Voorbeelden hiervan zijn te vinden via de site overheid.nl
O.a. Gemeente Raalte en Gemeente Etten-Leur.
Het Omgevingsloket
Onderdeel van de invoering van de Omgevingswet is het Omgevingsloket. In het Omgevingsloket wordt digitale informatie over de fysieke leefomgeving ontsloten. Hierdoor kan iedereen alle informatie op één plek bekijken en gebruiken voor het aanvragen van een omgevingsvergunning. Voor burgers en bedrijven betekent dit dat ze eenvoudiger en efficiënter informatie en toestemming kunnen verkrijgen (vergunning) om te kunnen voldoen aan regels m.b.t. de fysieke leefomgeving.

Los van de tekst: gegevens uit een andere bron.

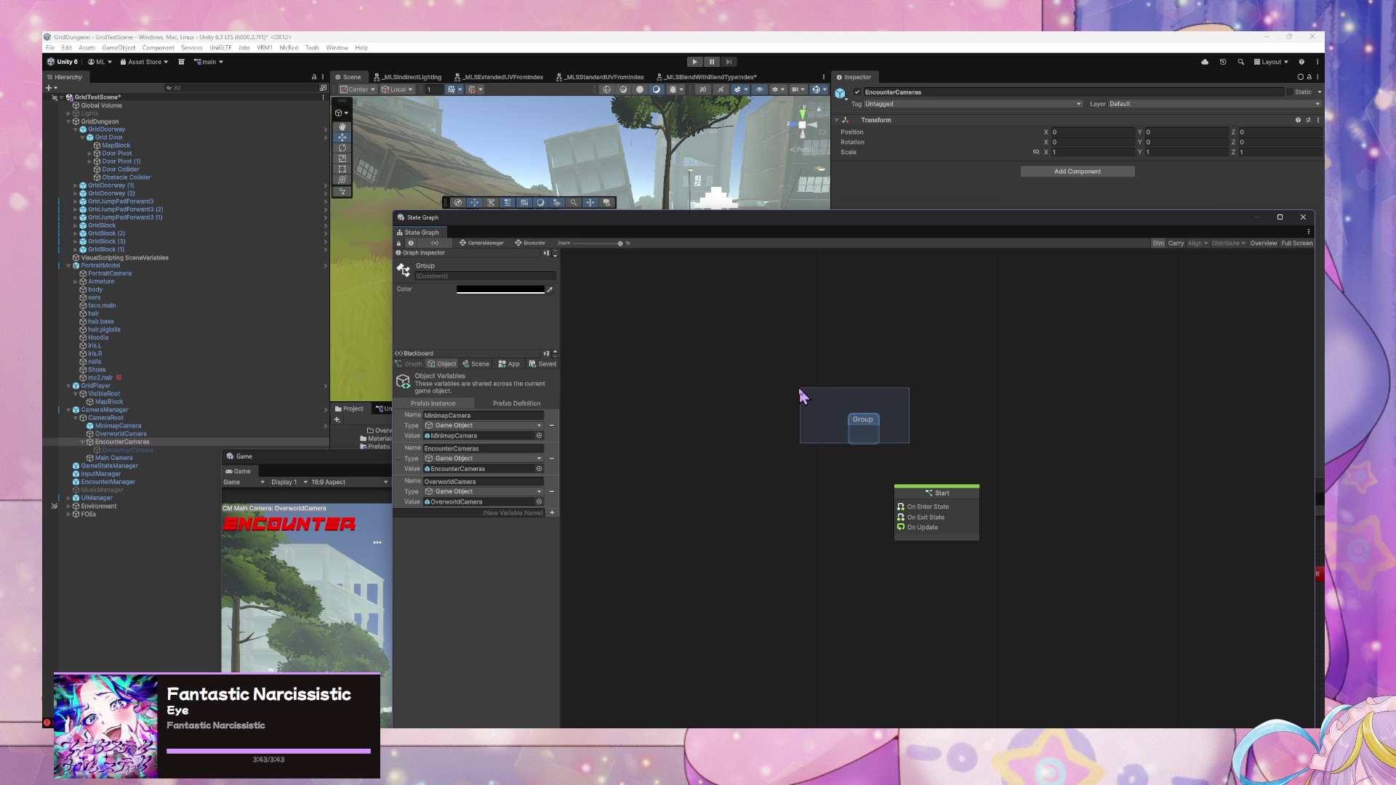
key("Delete")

Gemeenten, provincies en waterschappen staan voor een grote uitdaging en moeten minimaal voldoen aan een aantal eisen m.b.t. de Omgevingswet. Deze zijn het hebben van een omgevingsvisie, omgevingsplan, en zorgen dat de behandeling van aanvragen van vergunningen en bepaalde informatie beschikbaar is binnen het Digitaal Stelsel Omgevingswet (DSO). Bij de Omgevingswet hoort een goede digitale ondersteuning. Dat is het Digitaal Stelsel Omgevingswet (DSO). Digitale informatie over de leefomgeving is straks op één plek te vinden: in het Omgevingsloket. Via dit loket kan iedereen snel zien wat mag en wat niet volgens de Omgevingswet.
Overheden leveren de informatie voor het Omgevingsloket. Hiervoor sluiten ze lokale systemen aan op de landelijke voorziening van het digitaal stelsel.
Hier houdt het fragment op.